A text document is a simple sequence of characters where each character is represented on a computer by an integer value. In a document, we can find patterns that are sequences of characters that we want to extract. For example, we might want to extract email addresses, phone numbers, or URLs from a document. Regular expressions are a powerful tool for extracting information from text documents.
Definition
Regular expressions are just patterns that allow us to search within text documents for specific sequences of characters and provide a powerful language for writing rules to extract content from text documents.
Regular expressions are easy to use and can be highly accurate in reducing false positives. However, they do have limitations, including the need to manually write rules, the possibility of false positives and negatives, and the challenge of incorporating contextual knowledge when extracting information from a document.
In our case, we will utilize regular expressions to identify patterns within a document and extract relevant information whenever those patterns are found.
Examples of Regular Expressions
The simplest pattern is an exact match: the regular expression abc will match the sequence aaabcdddd but not the sequence aaabdddd because the exact pattern doesn’t appear in it. Another simple pattern is a choice between two sequences. For example, the regular expression (abc|bdd) will match both the sequence aaabcdddd and the sequence aaabdddd.
An important pattern involves a wildcard symbol . that matches any character except for the newline character. For example, the regular expression with two consecutive dots a..d will match the sequence aaabcdddd but not the sequence aaabbcddd. Another common pattern involves square brackets [] that indicate a choice for a single character. For example, [abc] is equivalent to (a|b|c) and matches any one of the characters within the brackets; [a-z] is equivalent to (a|b|…|z) and matches any character in the range a, b, …, z; and [^abc] matches any characters except those that match [abc].
We can use several special characters in regular expressions that are prefixed with the backslash character \:
| Character | Description | 
|---|---|
\n | Matches the newline character | 
\t | Matches the tab character | 
\s | Matches any whitespace character | 
\S | Matches any non-whitespace character | 
\d | Matches any digit [0-9] | 
\w | Matches any ‘word’ character [a-zA-Z0-9] | 
The real power of a regular expression comes from repetition. The following patterns tell us how many times the previous character or pattern must be repeated:
| Character | Description | 
|---|---|
* | Matches zero or more times | 
+ | Matches one or more times | 
? | Matches zero or one times | 
{n} | Matches exactly n times | 
{n,m} | Matches at least n and up to m times | 
Example
Considering the regular expression
[a-zA-Z0-9._-]+@[a-zA-Z0-9.-]+\.[a-zA-Z]{2,}, which text sequences would it match? It will match the sequence like email addresses, like usernames (e.g., Twitter username@Name), and domain names (e.g.,@example.com).
[a-zA-Z0-9._-]will match any character (alphanumeric, in both uppercase and lowercase, and the characters._-) one or more times.+@will match the@character.[a-zA-Z0-9.-]will match any character (alphanumeric, in both uppercase and lowercase, and the characters.-) one or more times.+\.will match the.character.[a-zA-Z]{2,}will match any character (in both uppercase and lowercase) at least two times (likecom,it…).

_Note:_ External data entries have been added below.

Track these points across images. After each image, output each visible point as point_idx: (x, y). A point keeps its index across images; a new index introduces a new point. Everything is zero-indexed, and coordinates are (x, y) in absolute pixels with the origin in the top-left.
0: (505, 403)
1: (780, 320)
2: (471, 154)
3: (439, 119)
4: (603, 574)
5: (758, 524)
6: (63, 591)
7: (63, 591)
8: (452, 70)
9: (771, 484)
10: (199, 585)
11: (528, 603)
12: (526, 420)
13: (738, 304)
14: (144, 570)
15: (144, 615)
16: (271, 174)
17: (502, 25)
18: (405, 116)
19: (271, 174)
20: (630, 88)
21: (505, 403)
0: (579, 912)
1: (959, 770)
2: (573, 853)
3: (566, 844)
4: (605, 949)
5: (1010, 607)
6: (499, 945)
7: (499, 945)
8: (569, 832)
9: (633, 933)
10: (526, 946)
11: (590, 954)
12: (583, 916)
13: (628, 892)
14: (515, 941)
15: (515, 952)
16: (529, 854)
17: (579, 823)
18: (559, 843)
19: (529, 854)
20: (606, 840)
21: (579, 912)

Regular expressions offer a powerful language for crafting rules to extract content from text documents. The key benefits of using regular expressions for text extraction include their simplicity and the ability to create precise rules that minimize false positives. However, there are certain limitations to consider, such as the manual process of rule creation, the potential for false positives (due to limited syntactic structure recognition), false negatives (missed extractions), and the challenge of incorporating contextual knowledge when extracting entities.